Zwei horizontale M3-Löcher bieten Kompatibilität zur Produktlinie »855« von Intel, und zwei diagonale 4-40-Löcher sorgen für Kompatibilität mit der thermischen Schnittstelle des »Geode LX800« von AMD. Somit ist es möglich, denselben Baugruppenträger ohne Modifikation für unterschiedliche Prozessortypen und Generationen zu nutzen.

Oftmals werden Produkte während ihres langen Lebenszyklus’ mehrmals auf- oder umgerüstet. Der CS-100 als eine PC/104-Entwicklungsplattform hat eine Langlebigkeit gezeigt, welche die Lebensdauer einer jeden PC/104-Baugruppe weit übersteigt.

Die Skalierbarkeit durch die Lochraster-Philosophie auf der Wärmeableitplatte bietet PC/104-Designern eine recht simple Aufrüstmöglichkeit. Anwendungen mit geringem Platzangebot, die zwischen Gehäusewand und CPU einen standardmäßigen PC/104-Baugruppen-abstand von 15,24 mm verwenden, werden durch ADLs quaderförmige Thermo-Junction-Heatspreader (0,6 Zoll) ergänzt.

Für thermische Anbindungen, die bei Standardbauhöhe der Kühl-lösung problematisch werden, kann kundenspezifisch auf ADLs Kühllösungen mit angepassten und optimierten Heatspreadern und gewinkelten Steckern zurückgegriffen werden (Bild 1). Im Bereich der schnellen Prototypenentwicklung findet der Thermo-Junction-Heatspreader mit 25,44 mm (1,0 Zoll) Verwendung.

In einer Konfiguration des PC/104-Stacks mit diesem großen Heatspreader lassen sich Stecker aus den »SL«-Serien von Molex an den Kabeln und vertikalen Anschlüssen ohne Modifikation verwenden.
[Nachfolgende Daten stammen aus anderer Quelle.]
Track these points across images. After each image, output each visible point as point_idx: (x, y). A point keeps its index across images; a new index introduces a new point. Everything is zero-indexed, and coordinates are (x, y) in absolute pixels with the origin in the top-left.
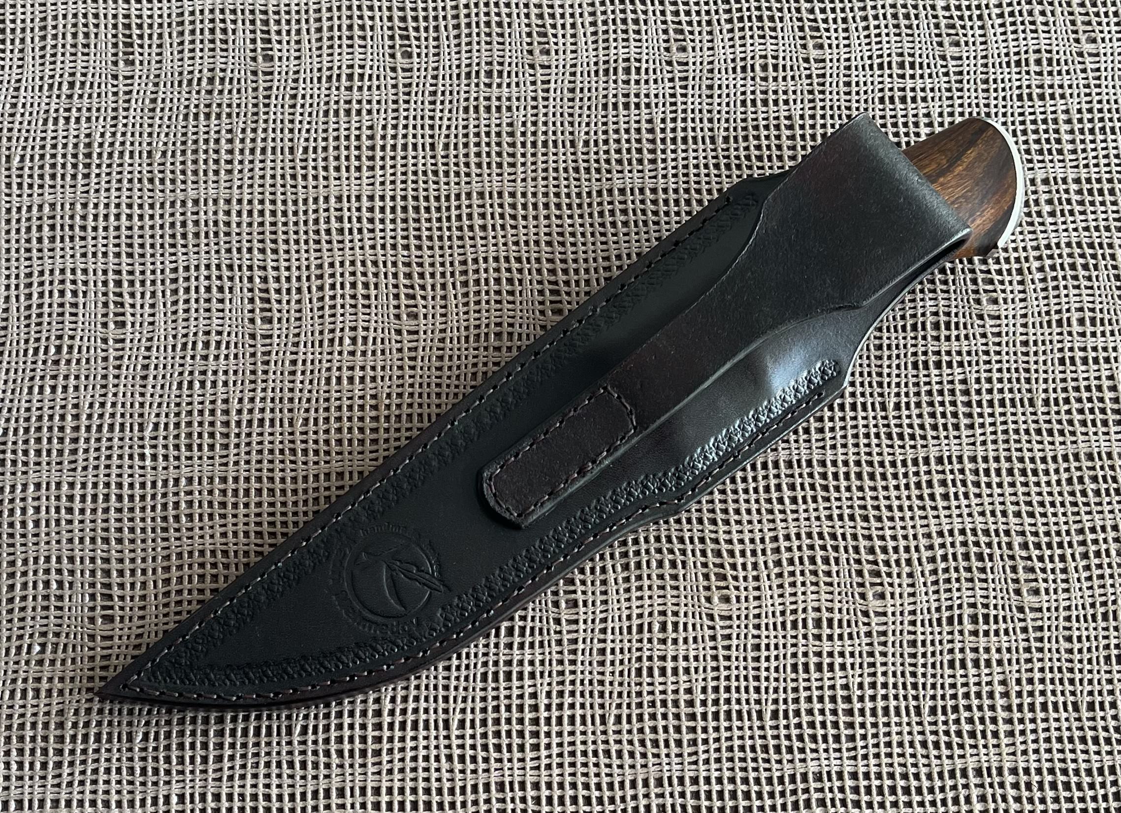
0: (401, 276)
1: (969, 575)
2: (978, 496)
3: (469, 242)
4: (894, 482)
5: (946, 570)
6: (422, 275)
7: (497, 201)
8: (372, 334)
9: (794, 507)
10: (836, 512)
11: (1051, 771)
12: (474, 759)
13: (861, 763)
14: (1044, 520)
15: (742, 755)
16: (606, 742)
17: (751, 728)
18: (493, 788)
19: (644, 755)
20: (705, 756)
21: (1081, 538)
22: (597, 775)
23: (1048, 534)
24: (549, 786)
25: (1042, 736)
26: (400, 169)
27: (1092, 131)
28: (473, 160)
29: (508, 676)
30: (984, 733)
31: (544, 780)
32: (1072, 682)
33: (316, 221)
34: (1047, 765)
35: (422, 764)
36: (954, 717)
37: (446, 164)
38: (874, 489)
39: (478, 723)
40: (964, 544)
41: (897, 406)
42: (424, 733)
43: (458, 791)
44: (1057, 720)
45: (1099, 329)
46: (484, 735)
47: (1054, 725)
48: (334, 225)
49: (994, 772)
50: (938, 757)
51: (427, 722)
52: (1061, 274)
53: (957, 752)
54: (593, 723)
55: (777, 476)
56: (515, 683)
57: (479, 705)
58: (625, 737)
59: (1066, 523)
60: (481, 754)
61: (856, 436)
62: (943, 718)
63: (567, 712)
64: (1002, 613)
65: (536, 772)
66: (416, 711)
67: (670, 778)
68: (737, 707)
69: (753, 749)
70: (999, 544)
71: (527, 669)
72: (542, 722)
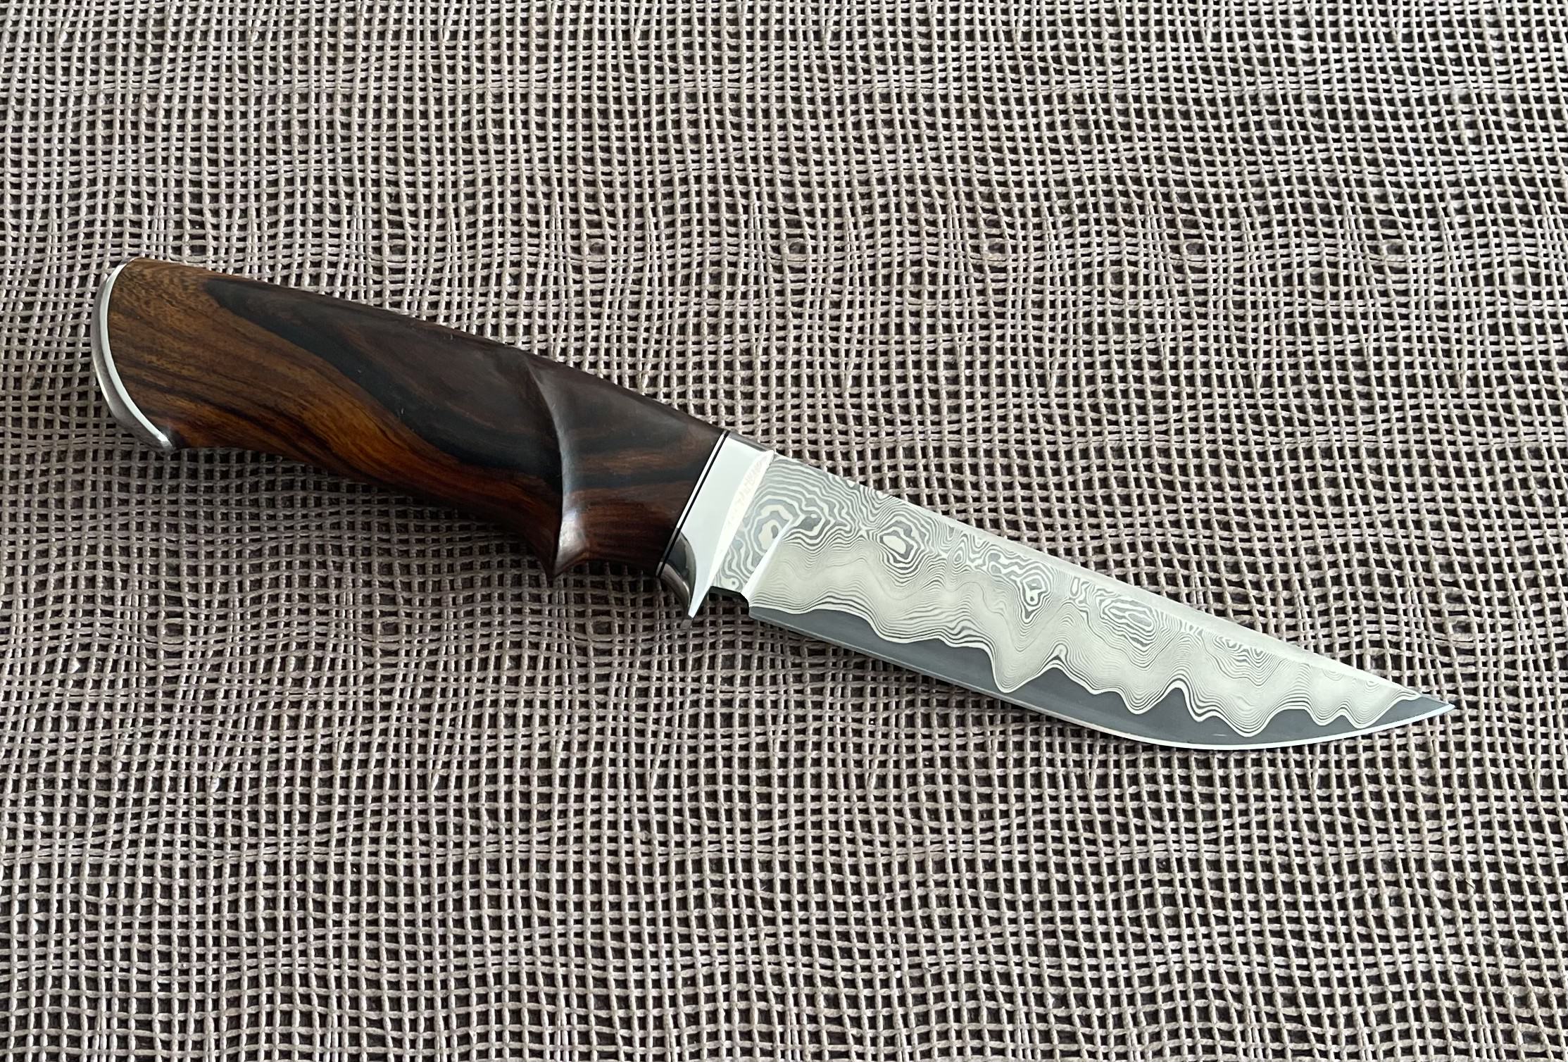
0: (582, 197)
1: (1371, 604)
2: (1381, 500)
3: (675, 157)
4: (1265, 480)
5: (1339, 597)
6: (610, 198)
7: (714, 105)
8: (541, 272)
9: (1126, 509)
10: (1185, 517)
11: (1494, 867)
12: (680, 828)
13: (1224, 848)
14: (1475, 535)
15: (1056, 833)
16: (865, 811)
17: (1068, 798)
18: (707, 866)
19: (918, 830)
20: (1004, 833)
21: (1526, 559)
22: (853, 854)
23: (1479, 553)
24: (785, 866)
25: (1480, 819)
26: (582, 63)
27: (1528, 37)
28: (682, 53)
29: (727, 720)
30: (1396, 812)
31: (778, 858)
32: (1519, 748)
33: (467, 126)
34: (1488, 858)
35: (607, 832)
36: (1354, 790)
37: (646, 57)
38: (1237, 488)
39: (685, 780)
40: (1364, 563)
41: (1267, 382)
42: (611, 792)
43: (657, 869)
44: (1500, 799)
45: (1545, 289)
46: (694, 797)
47: (1497, 805)
48: (492, 131)
49: (1413, 865)
50: (1334, 844)
51: (614, 777)
52: (1489, 217)
53: (1360, 837)
54: (847, 786)
55: (1102, 468)
56: (737, 729)
57: (687, 757)
58: (892, 805)
59: (1505, 539)
60: (690, 822)
61: (1210, 418)
62: (1339, 792)
63: (810, 771)
64: (1418, 655)
65: (767, 848)
66: (598, 762)
67: (955, 861)
68: (1049, 770)
69: (1072, 825)
70: (1412, 564)
71: (754, 711)
72: (775, 781)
Diese Crimp-and-Poke-Steckverbinder haben eine nominelle Bauhöhe von 19 mm. Die Arten der verschiedenen Thermo-Junction-Heatspreader eröffnen zusammen mit dem Chassis-Simulator die Möglichkeit, verschiedene Prozessortypen zu evaluieren und das passende Setup zusammenzustellen.

Einhaltung der PC/104-Spezifikation

Kundenspezifische Kühllösungen variieren untereinander stark, verfolgen aber ein gemeinsames Ziel: Die maximal zur Verfügung stehende Kontaktfläche des Wärmeerzeugers muss genutzt werden, um ausreichende Wärmeübertragung von der Quelle über das thermische Bindeglied hin zum Gehäuse oder zur Kühlfläche zu erreichen.

Das Einhalten enger Toleranzen ist bei thermischen Anschlüssen entscheidend, unabhängig davon, ob ein Wärmeverteiler an den Prozessor, den Baugruppenträger oder die Trennwand angeschlossen ist. Wenn die Kopplung zwischen Bindegliedern des Wärmeabtransports nicht funktioniert, dann wird die Ebenheit der Kontaktoberfläche zwischen Prozessor und dem wärmeübertragenden Medium durch Wärmestau zunichte gemacht und der Prozessor kann unter Umständen beschädigt werden.